(9)蛍光増白剤の効果

 洗剤だけでは落ちにくい黄ばみ汚れに漂白剤を使う人も多いと思います。市販の洗剤には衣類を白く見せるため蛍光増白剤が配合されるものもありますが、漂白剤と何が違うのでしょうか? 第9回は“衣類を白く見せる働き”について科学的な視点で解説します。

●なぜ衣類が黄ばんでみえるのか“光と色の関係”
 光は電磁波の一種で、波長の長さによって目に見える可視光線と、そうでない紫外線や赤外線などがあります。テレビやパソコンモニターなど光を発するものを除き、私たちが日常生活でモノの色が分かるのは、太陽光などからの可視光線がモノにあたり、吸収されずに反射された波長の光が目に入るためです。可視光線は波長の長さにより複数の色に分かれます。

図1 光の種類と範囲
図2 光と色の見え方

 “光の三原色”という言葉を聞いたことはあるでしょうか? 人が感じとる光は赤、青、緑に分けられ、この三色の度合いの変化でさまざまな色に見えます。例えば白色は赤、青、緑の光が合わさることで白く見えますが、このうち青色の光が抜けると黄色く見えます。衣類の黄ばみもその一つ。洗濯や着用による繊維の劣化や皮脂などの汚れ成分によって青色の光が吸収され、赤、青、緑の光に偏りが出るため黄ばんで見えるのです。このように色の見えかたの違いは、吸収されずに反射される波長の光が異なるために起こります。


図3 光の三原色と色の見え方


●漂白剤と蛍光増白剤の違い

  蛍光増白剤、漂白剤とも衣類を白く見せますが、黄ばみ回復の原理は大きく違います。漂白剤は黄ばみ汚れの色素を変化させて白くするのに対し、蛍光増白剤による効果は色素に作用するのではなく、紫外線を吸収して青色の蛍光を発する特殊な染料によるもので目に見えない紫外線から目に見える青色の光を作り出すことで白くみせます。

図4 漂白剤と蛍光増白剤の違い


●「生成り」、「パステルカラー」の衣類は要注意

 蛍光増白剤には白物から色柄物まで幅広く利用できる特徴がありますが、なかには例外もあります。種類によって相性が悪いものもあります。例えば“生成り”。市販されている白物衣類には、製造段階で蛍光増白剤が加えられていますが、生成りは蛍光処理がされていません。そのため、蛍光増白剤を使うことで青白く染まり“生成り”でなくなってしまいます。また、ポリエステルや濃色の衣類への影響は少ないですが、ベージュ、ピンク、グレーなどのパステルカラーの綿、麻、レーヨンでは白っぽく色あせてしまうことがあります。

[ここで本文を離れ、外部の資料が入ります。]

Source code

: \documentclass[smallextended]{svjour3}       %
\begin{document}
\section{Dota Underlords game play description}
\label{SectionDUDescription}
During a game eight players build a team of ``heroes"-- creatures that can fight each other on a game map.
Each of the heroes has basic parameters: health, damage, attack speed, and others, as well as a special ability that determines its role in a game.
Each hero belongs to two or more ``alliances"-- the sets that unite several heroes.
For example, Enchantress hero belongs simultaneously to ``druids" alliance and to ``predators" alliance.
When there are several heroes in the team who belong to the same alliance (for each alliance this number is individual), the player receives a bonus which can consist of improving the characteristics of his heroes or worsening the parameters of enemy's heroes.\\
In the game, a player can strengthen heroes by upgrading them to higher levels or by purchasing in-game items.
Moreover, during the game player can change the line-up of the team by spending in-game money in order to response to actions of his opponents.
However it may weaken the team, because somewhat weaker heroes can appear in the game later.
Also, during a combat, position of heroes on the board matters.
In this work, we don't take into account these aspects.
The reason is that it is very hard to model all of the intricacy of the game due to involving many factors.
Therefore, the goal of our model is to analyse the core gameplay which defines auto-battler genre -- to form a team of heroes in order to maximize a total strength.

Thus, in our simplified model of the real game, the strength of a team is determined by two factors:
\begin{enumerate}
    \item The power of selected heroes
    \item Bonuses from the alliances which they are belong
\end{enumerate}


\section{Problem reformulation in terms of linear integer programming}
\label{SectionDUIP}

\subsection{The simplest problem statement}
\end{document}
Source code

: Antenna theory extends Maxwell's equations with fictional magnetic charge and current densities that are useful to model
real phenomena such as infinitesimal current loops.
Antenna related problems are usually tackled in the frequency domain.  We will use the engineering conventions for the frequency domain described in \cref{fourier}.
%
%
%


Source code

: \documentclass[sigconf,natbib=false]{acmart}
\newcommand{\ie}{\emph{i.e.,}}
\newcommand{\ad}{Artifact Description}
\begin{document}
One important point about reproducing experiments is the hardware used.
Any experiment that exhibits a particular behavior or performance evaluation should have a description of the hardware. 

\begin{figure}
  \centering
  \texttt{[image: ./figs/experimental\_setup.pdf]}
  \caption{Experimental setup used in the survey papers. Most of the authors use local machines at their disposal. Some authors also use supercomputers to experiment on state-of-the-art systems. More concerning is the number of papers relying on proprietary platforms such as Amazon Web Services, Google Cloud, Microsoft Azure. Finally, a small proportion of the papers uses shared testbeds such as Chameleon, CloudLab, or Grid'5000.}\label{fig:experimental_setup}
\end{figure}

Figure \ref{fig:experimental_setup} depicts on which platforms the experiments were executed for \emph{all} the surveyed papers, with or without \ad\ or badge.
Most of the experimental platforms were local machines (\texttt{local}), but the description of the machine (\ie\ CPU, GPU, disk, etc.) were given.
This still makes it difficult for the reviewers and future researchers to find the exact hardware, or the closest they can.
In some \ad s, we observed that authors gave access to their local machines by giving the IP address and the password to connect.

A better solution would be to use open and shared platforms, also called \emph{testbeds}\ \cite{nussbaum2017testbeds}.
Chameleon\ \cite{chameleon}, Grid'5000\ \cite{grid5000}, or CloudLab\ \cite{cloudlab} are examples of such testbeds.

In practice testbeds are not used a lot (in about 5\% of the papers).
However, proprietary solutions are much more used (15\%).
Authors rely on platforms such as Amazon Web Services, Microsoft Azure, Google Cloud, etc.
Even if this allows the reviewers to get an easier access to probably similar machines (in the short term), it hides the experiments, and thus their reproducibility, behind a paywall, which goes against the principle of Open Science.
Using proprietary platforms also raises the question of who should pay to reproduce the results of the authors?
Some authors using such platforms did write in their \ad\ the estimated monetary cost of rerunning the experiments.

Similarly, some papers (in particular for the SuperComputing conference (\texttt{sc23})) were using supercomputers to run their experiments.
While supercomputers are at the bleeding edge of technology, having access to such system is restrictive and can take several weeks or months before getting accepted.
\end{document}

 大事な衣類を守るためにも、洗剤の成分表示と衣類の種類に注意し、使う際には洗剤のかたまりが一部にとどまらないようにすることが大切です。

LED照明と蛍光効果

 近年ではLEDが普及し、市販されているLEDの多くが紫外線を発しません。そのため、紫色の蛍光を発するような特殊なものを除き、家庭用として汎用されているLED環境下では蛍光増白剤による効果が薄れるといった研究結果も報告されています。